When the episode passed, Elsea rolled over, exposing her stomach. Then Rhema saw it. The bruising, some new, some old. Rhema looked at Elsea in dismay.
“Who did this to you?” Rhema demanded.
When Elsea regained her breath, she finally spit it out. “Hannah,” she whispered. “It has always been Hannah.”
Blood bubbled inside of Rhema. Beating a person was unacceptable. She knew what kind of pain that was. No matter how weird Rhema found Elsea to be, she knew that she didn’t deserve that.
“Are you still calling the police?” Elsea asked.
“No, I’m not.” She grabbed Elsea by the arm and pulled her to her feet. She threw her arm across her shoulder and helped her upstairs. Rhema took her to the guest room and helped her to the bed.
“Stay here. I’ll be back,” Rhema said.
“Where are you going?” Elsea asked.
Rhema walked down the hallway and into the bathroom.
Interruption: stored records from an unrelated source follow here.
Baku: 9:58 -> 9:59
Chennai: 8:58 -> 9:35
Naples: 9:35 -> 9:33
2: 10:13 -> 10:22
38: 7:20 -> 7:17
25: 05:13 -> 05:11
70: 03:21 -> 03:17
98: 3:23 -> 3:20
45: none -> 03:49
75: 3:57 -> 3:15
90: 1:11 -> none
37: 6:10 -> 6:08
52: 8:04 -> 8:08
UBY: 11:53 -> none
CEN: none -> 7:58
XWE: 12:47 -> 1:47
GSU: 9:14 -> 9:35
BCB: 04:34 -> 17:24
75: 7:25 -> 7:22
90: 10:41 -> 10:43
She turned on the shower and pulled some towels out and set them on the counter and walked back into the guest bedroom.
“I need you to take a shower and give me the clothes that you are wearing.”
“What?”
“Don’t question me. Just do it.” Rhema walked out of the room again and came back several minutes later. In her right hand was a bottle of pills, and in her left hand was a bottle of vodka. She sat down on the bed next to Elsea.
“Now, this is what we are going to do.”